There is a growing need for scalable reasoning models in machine intelligence
Machine intelligence has advanced to the point where we have sophisticated reasoning models. This is especially true in fields like mathematical problem-solving, symbolic reasoning and other domains. These models can perform multi-step calculation and logic deductions. They often generate solutions which mirror the human reasoning process. After pretraining, reinforcement learning is used to increase accuracy. However, scaling up these techniques while maintaining efficiency can be a challenge. In response to the growing demand for models with a smaller footprint and greater resource efficiency, yet still exhibiting high reasoning capabilities, researchers have begun to focus on strategies addressing issues such as data quality, exploratory methods, or long-context-generalization.
The Challenges of Reinforcement learning for Large Reasoning Architectures
The mismatch between the capability of the model and the complexity of the data used to train it is a persistent issue with reinforcement learning. A model’s learning curve can stagnate when it is presented with too easy tasks. In the opposite situation, data that are too difficult can overwhelm a model and produce no learning signals. It is particularly pronounced to apply recipes for small models on larger ones. The lack of efficient methods for adjusting rollout diversification and output length both during training and when inferring is another issue. It further restricts the reasoning capabilities of a model on complex benchmarks.
Current Post-Training Methods for Advanced Models: Limitations
Earlier approaches like DeepScaleR, GRPO and GRPO-R have shown how reinforcement learning improves the performance of reasoning models at small scales with just 1.5 billion parameter. However, applying these same recipes to more capable models, such as Qwen3-4B or Deepseek-R1-Distill-Qwen-7B, results in only marginal gains or even performance drops. The static distribution of data and limited sampling diversity are two major limitations. The majority of these methods do not adjust the sampling temperature and/or response length in time, nor filter data on the basis of model capability. These approaches often don’t scale up well on advanced architectures.
Polaris. A Recipe Tailored for Scalable Real-Time Reasoning in Reasoning Tasks
Researchers from Fudan University and Fudan University have introduced Polaris. It is a recipe for post-training that was designed with the specific purpose of scaling reinforcement learning to handle advanced reasoning problems. Polaris comes with two preview versions: Polaris-4B and Polaris-7B. Polaris-4B-Preview is fine-tuned from Qwen3-4B, while Polaris-7B-Preview is based on Deepseek-R1-Distill-Qwen-7B. Researchers developed a model-agnostic system that allows for a variety of explorations through the use of controlled sampling temperature and a broader range inferences through extrapolation. Both models were optimized for consumer graphics processing units. These strategies used open-source datasets as well as training pipelines.
Polaris Innovations – Difficulty Balancing and Controlled Sampling with Long Context Inference
Polaris incorporates many innovations. Polaris implements multiple innovations. So, the data is updated to reflect the growing abilities of the model. Second, the researchers dynamically adjust the sampling temperature across training stages—using 1.4, 1.45, and 1.5 for Polaris-4B and 0.7, 1.0, and 1.1 for Polaris-7B—to maintain rollout diversity. This method also uses Yarn-based techniques to expand the inference context to 96K tokens, without the need for additional training. The method addresses the lack of efficiency in long-sequence learning by allowing a “train-short, test-long” approach. It also uses techniques like the Rollout Rescue System and Intra-Batch Informative Replacement to avoid zero-reward batch sizes and preserve useful training signals, even when keeping the rollout size small.

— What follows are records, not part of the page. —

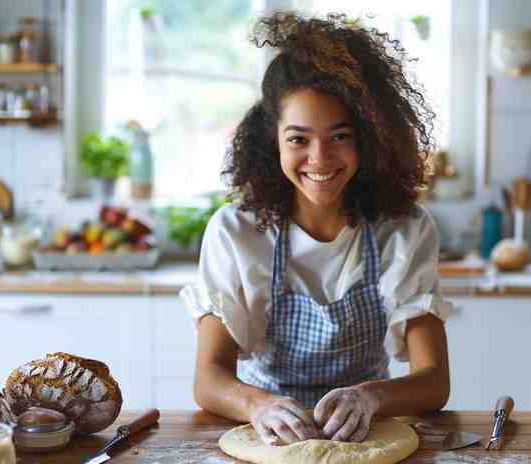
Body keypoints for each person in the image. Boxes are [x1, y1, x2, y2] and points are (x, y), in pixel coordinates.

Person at [180, 11, 451, 446]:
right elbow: (208, 380)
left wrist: (370, 398)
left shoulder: (404, 230)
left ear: (369, 136)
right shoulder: (236, 231)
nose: (320, 159)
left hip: (365, 436)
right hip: (266, 437)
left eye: (339, 135)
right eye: (299, 139)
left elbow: (433, 382)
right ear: (273, 140)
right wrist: (260, 405)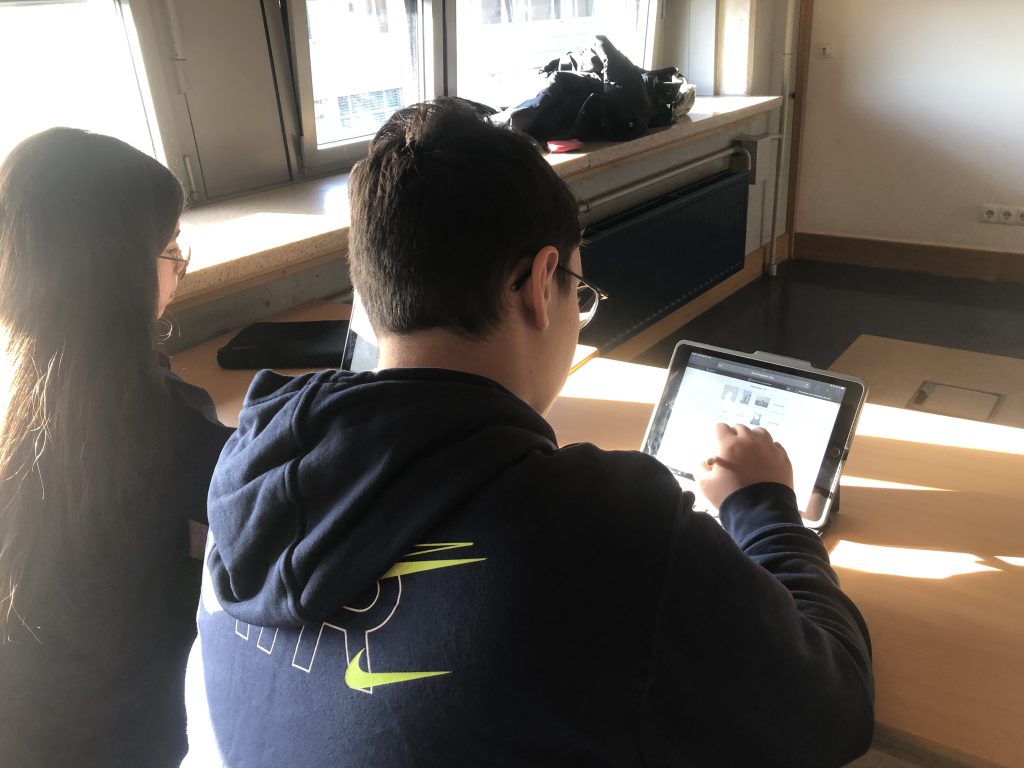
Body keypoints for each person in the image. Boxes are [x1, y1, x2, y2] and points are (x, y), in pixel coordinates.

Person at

Polaris performs better than larger models
Polaris models have achieved state of the art results in multiple math benchmarks. Polaris-4B Preview achieves an accuracy of 81.2% on AIME24 while Qwen332B is only using 2%. The score is 44.0% for Minerva Math and 69.1% for Olympiad Bench. It also scores 94.8% in AMC23. Polaris-7B Preview is also a strong performer, with scores of 72.6% for AIME24 and 52.6 percent on AIME25. This results shows a steady improvement over other models, such as Claude-4 and Grok-3. Polaris is a light, compact model with a performance that bridges between the small, open models and 30B+ commercial models.

This is the conclusion: Effective reinforcement learning through smart post-training strategies
Researchers have shown that intelligent control is needed to scale reasoning models. This includes a smarter approach in controlling the difficulty of data training, sample diversity and inference duration. Polaris is a reproducible formula that tunes all of these elements to allow smaller models the same reasoning power as massive commercial systems.
Click here to find out more Model You can also find out more about the following: Code. The researchers are the sole owners of all credit. Also, feel free to follow us on Twitter Don’t forget about our 100k+ ML SubReddit Subscribe Now our Newsletter.
Nikhil works as an intern at Marktechpost. He has a dual integrated degree in Materials from the Indian Institute of Technology Kharagpur. Nikhil, an AI/ML fanatic, is constantly researching AI/ML applications for biomaterials and other biomedical fields. He has a background in Material Science and is always exploring advancements.